• Seeks stronger regulation, better oversight of digital asset transactions
•Nigeria accounts for 60% of stablecoin inflows into sub-Saharan Africa
Emmanuel Addeh in Abuja
The International Monetary Fund (IMF) yesterday warned that Nigeria’s rapidly expanding use of stablecoins and other crypto assets, which attracted an estimated $59 billion in inflows between July 2023 and June 2024, could fuel illicit financing and money laundering if left inadequately regulated.
The Fund noted that while stablecoins have emerged as an important channel for cross-border payments, remittances and financial inclusion in Nigeria, their increasing use outside the traditional banking system poses significant risks to financial integrity and monetary stability.
In a publication titled “Stablecoins in Nigeria: A Growing Cross-Border Channel,” released Tuesday and authored by IMF Mission Chief for Nigeria, Axel Schimmelpfennig, and economist Bo Zhao, the institution stressed that the speed and relative anonymity of some digital asset platforms could make them attractive for illicit financial activities.
“Activity that once flowed through banks is moving increasingly to digital wallets and crypto exchanges.

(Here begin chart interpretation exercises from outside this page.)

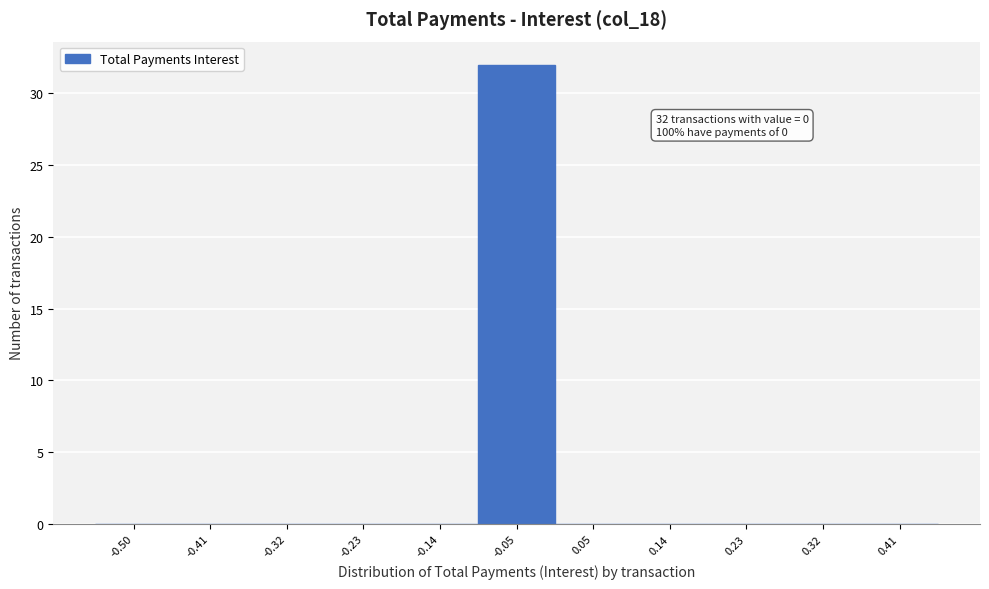

Reading left to right, extract all data points from this chart.

-0.50=0	-0.41=0	-0.32=0	-0.23=0	-0.14=0	-0.05=32	0.05=0	0.14=0	0.23=0	0.32=0	0.41=0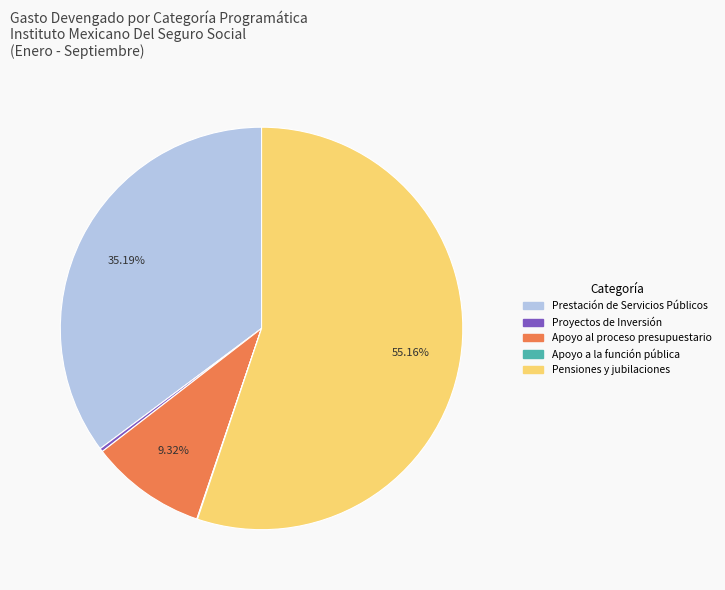

Does any single category account for the majority?

Yes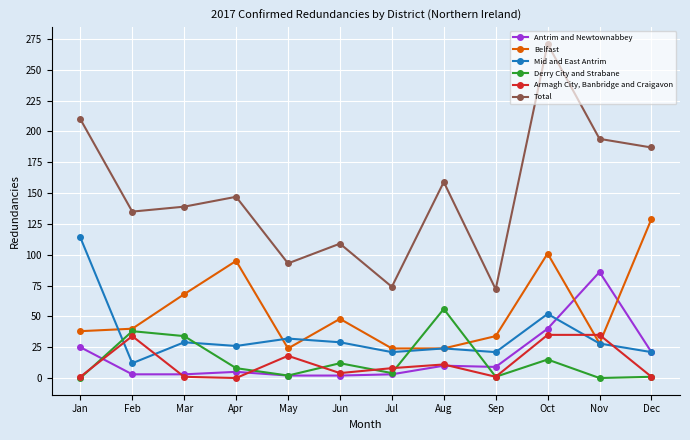

List the series in order of their peak value, highest first.

Total, Belfast, Mid and East Antrim, Antrim and Newtownabbey, Derry City and Strabane, Armagh City, Banbridge and Craigavon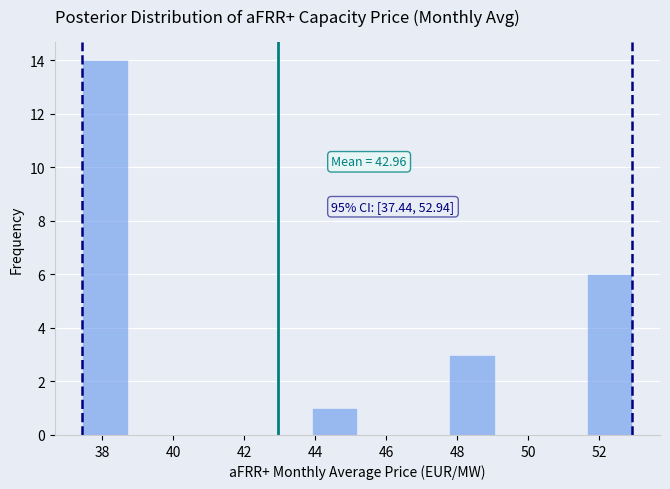

Which range on the x-axis has the tallest bar?

37.4 to 38.8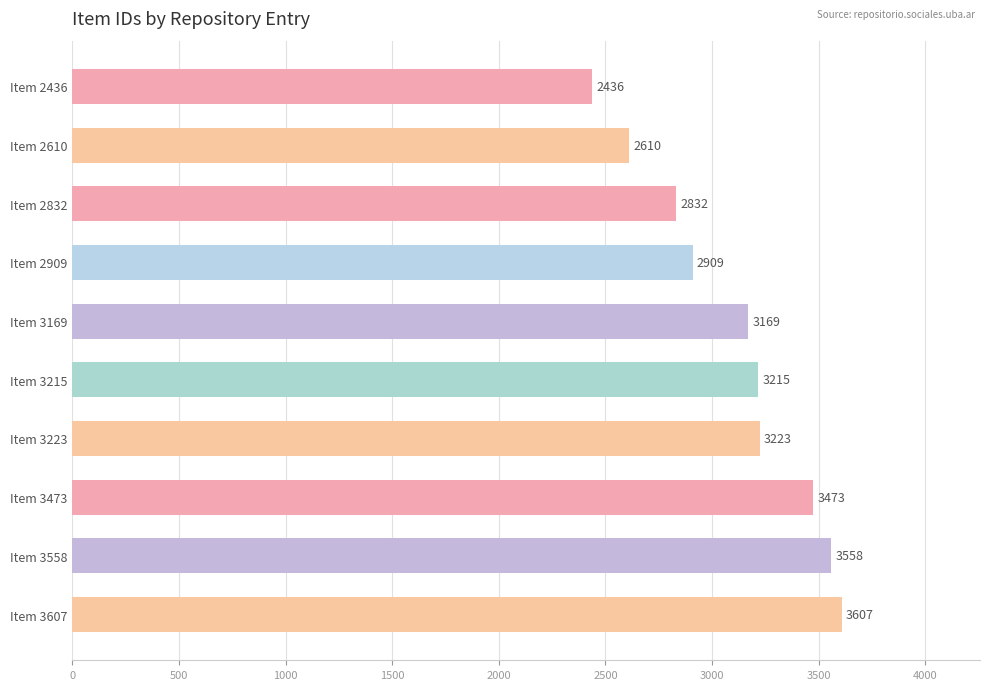

Reading top to bottom, list all the values displayed in this chart.

Item 2436=2436	Item 2610=2610	Item 2832=2832	Item 2909=2909	Item 3169=3169	Item 3215=3215	Item 3223=3223	Item 3473=3473	Item 3558=3558	Item 3607=3607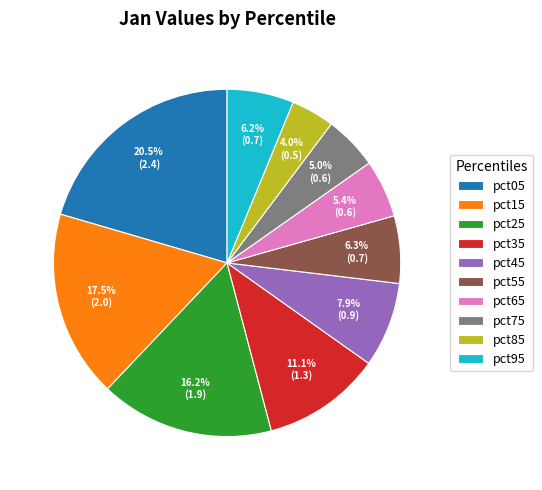

Do pct55 and pct85 together represent more than half of the pie?

No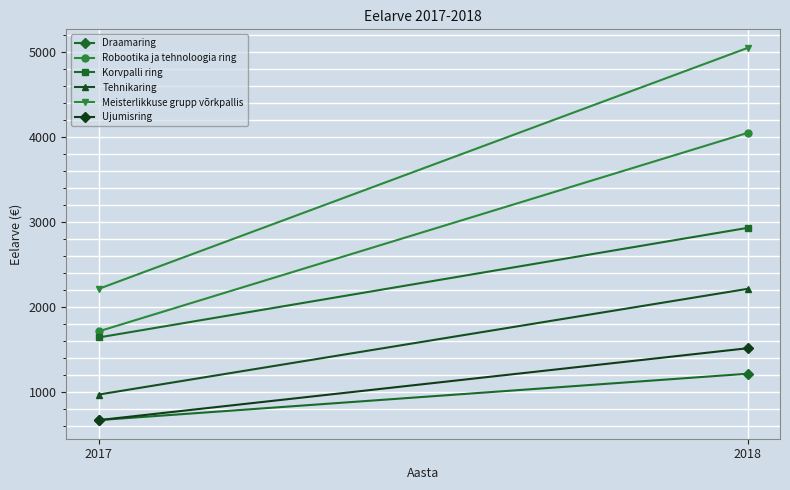

What is the difference between the maximum and minimum values in the Robootika ja tehnoloogia ring series?

2336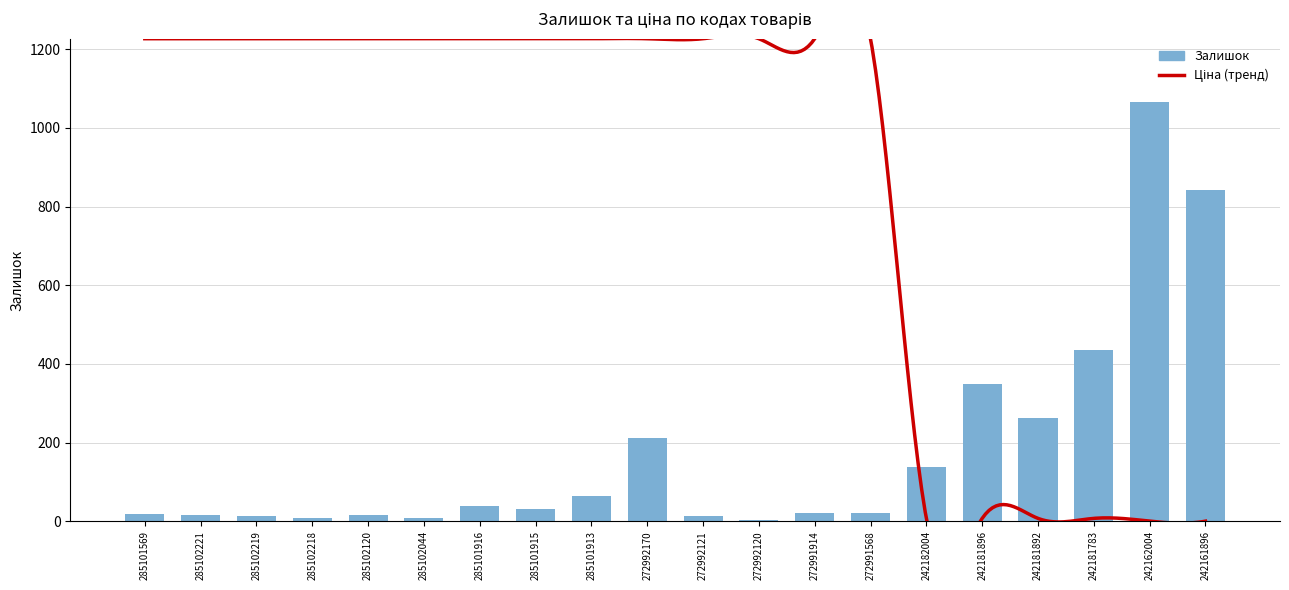

What is the difference between the maximum and minimum values?

1064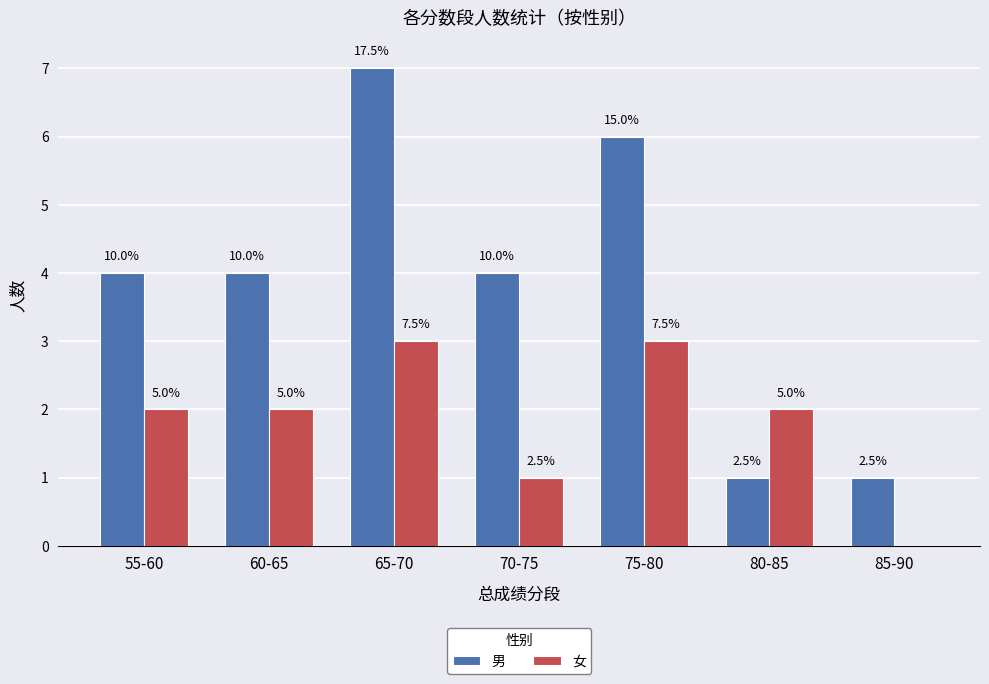

What is the difference between the maximum and second lowest values in the 男 series?

6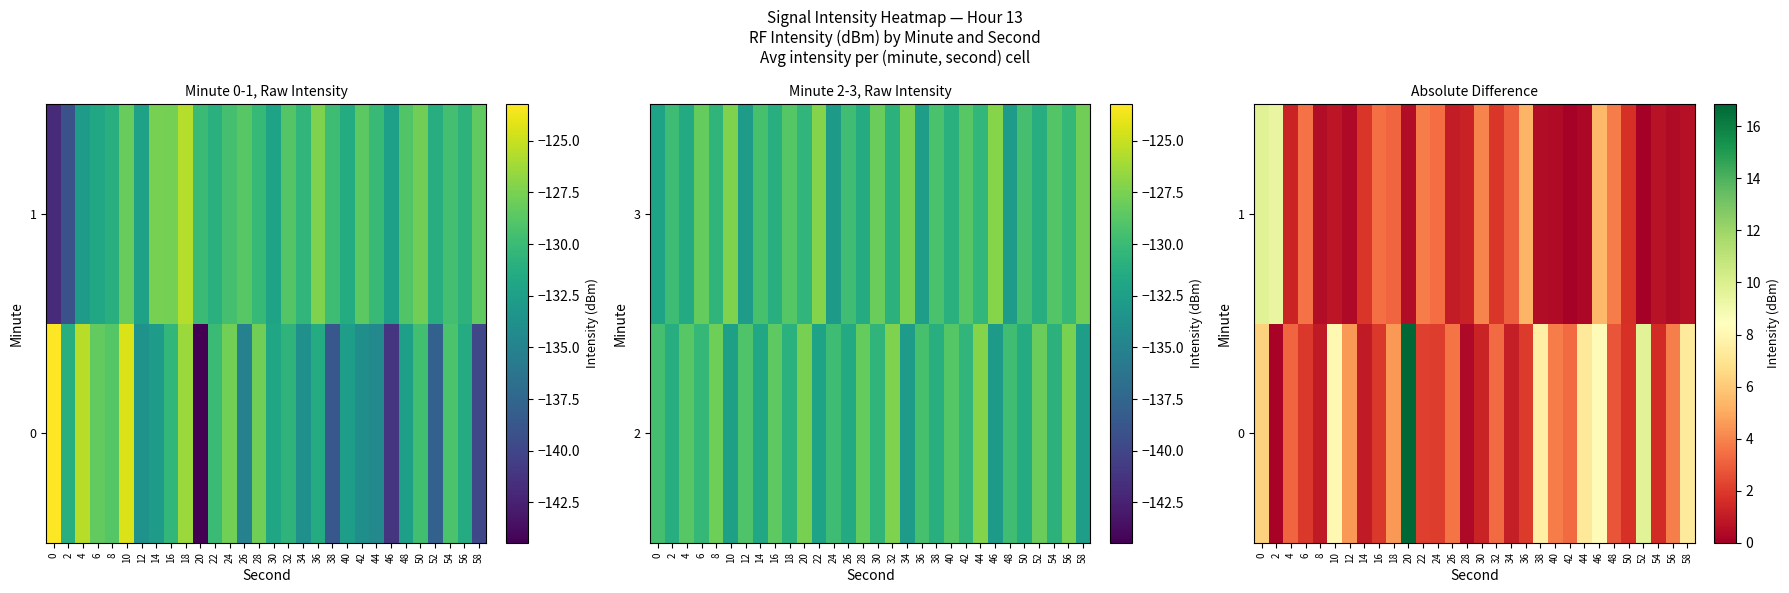

What is the approximate value of 1 at 4?

1.3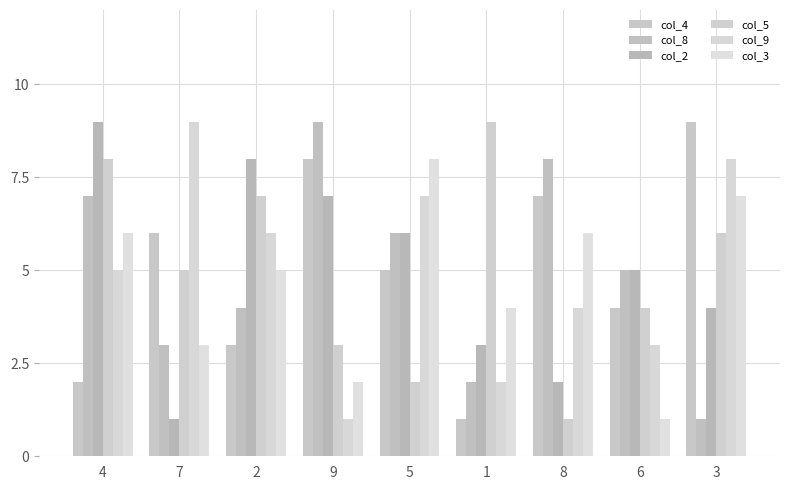

What is the average value of the col_4 series?

5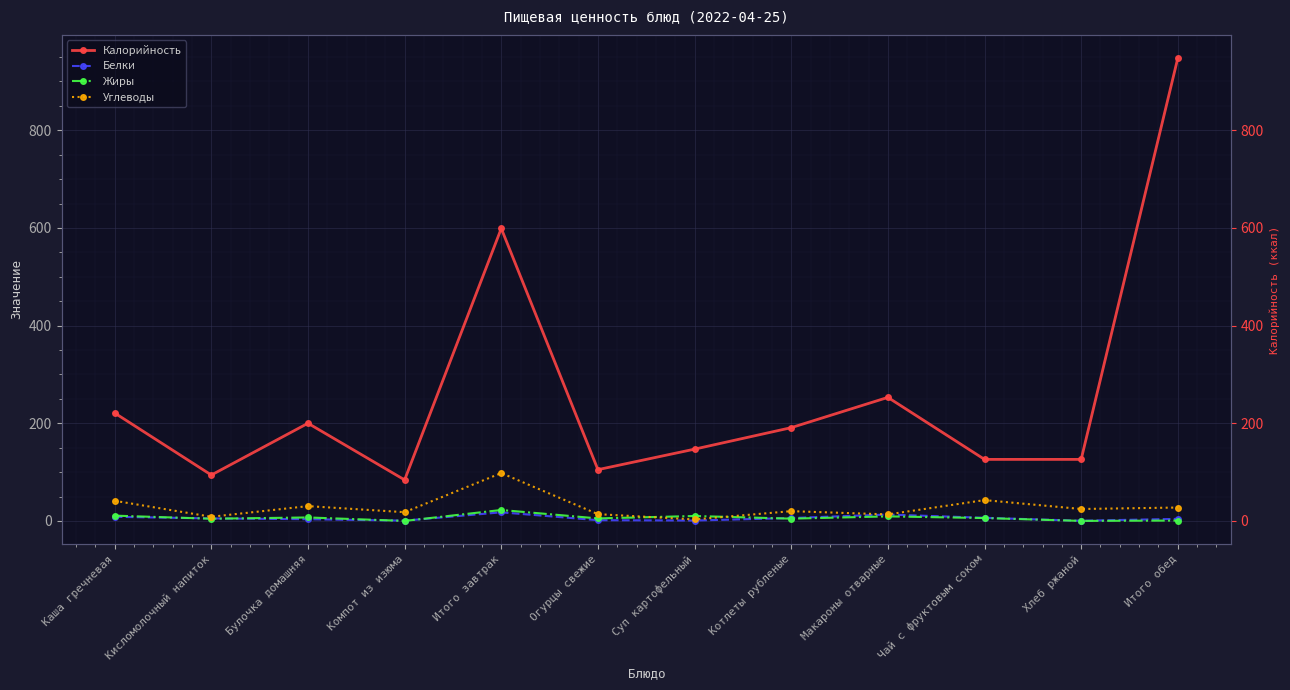

Is it true that Жиры equals 22.4 at Итого завтрак?

True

Monitoring systems designed for traditional intermediaries may not capture these transactions effectively. The speed and anonymity of some platforms can also increase risks of illicit finance, including money laundering,” the IMF stated.
It disclosed that Nigeria received approximately $59 billion in crypto-asset inflows between July 2023 and June 2024, making it one of the world’s largest cryptocurrency markets. The country, it said, ranked second globally on Chainalysis’ 2024 Global Crypto Adoption Index and sixth in 2025.
It further noted that Nigeria accounts for about 60 per cent of stablecoin inflows into sub-Saharan Africa since 2019, underscoring the growing importance of digital dollar-linked assets in the country’s financial ecosystem.
The IMF explained that stablecoins, which are crypto assets typically pegged to the U.S. dollar, have become increasingly attractive to Nigerian households and businesses because they offer faster and cheaper cross-border transactions than conventional financial channels.
According to the report, many users have embraced the technology as a means of receiving remittances, paying overseas suppliers and protecting savings against currency depreciation.
“The appeal is straightforward. Stablecoins allow users with a smartphone and internet access to receive remittances or make cross-border payments in minutes, often at lower cost than traditional channels,” the IMF stated.
The Fund pointed out that domestic economic conditions accelerated adoption, particularly during the period of sharp naira depreciation, elevated inflation and restricted access to foreign exchange in 2023 and 2024.
It argued that stablecoins offered Nigerians both a hedge against currency risks and a practical alternative for obtaining dollar-denominated assets.
However, beyond concerns about illicit finance, the IMF warned that widespread use of dollar-pegged stablecoins could evolve into a digital form of dollarisation, reducing demand for the naira and weakening the effectiveness of domestic monetary policy.
“One is monetary sovereignty. As stablecoins are typically denominated in U.S. dollars, widespread use can resemble a digital form of dollarisation. By reducing demand for the local currency, it could weaken the transmission of domestic monetary policy,” the report stated.
Nevertheless, the IMF acknowledged the benefits associated with stablecoin adoption, including lower transaction costs, faster settlement times, enhanced financial inclusion and support for trade and remittance flows.
Rather than attempting to suppress their use, the institution advocated a balanced policy approach that accommodates innovation while managing associated risks, identifying four priority areas for policymakers.
It urged authorities to sustain macroeconomic reforms and monetary policies that strengthen confidence in the naira, arguing that a stable domestic currency remains the strongest defence against digital dollarisation.
Besides, it called for stronger regulatory oversight, noting that Nigeria had already made progress through rules introduced by the Securities and Exchange Commission (SEC) for virtual asset service providers and guidance issued by the Central Bank of Nigeria (CBN) on interactions between banks and crypto-related businesses.
The Fund said regulators should now move to clarify the treatment of stablecoin issuers and align domestic regulations with emerging global standards.
In the same vein, the IMF emphasised the need for improved data collection and monitoring of crypto transactions, especially at points where stablecoins interact with Nigeria’s financial system.
“Combining blockchain analytics with reporting on naira-stablecoin conversions would help regulators identify risks early and respond more effectively,” the report noted.
The IMF therefore recommended continued investments in payment infrastructure, arguing that many of the factors driving stablecoin adoption stem from deficiencies in existing cross-border payment systems.
While acknowledging Nigeria’s progress in instant domestic payments and participation in regional initiatives such as the Pan-African Payment and Settlement System (PAPSS), the IMF maintained that further improvements in speed, affordability and interoperability would reduce dependence on less regulated channels.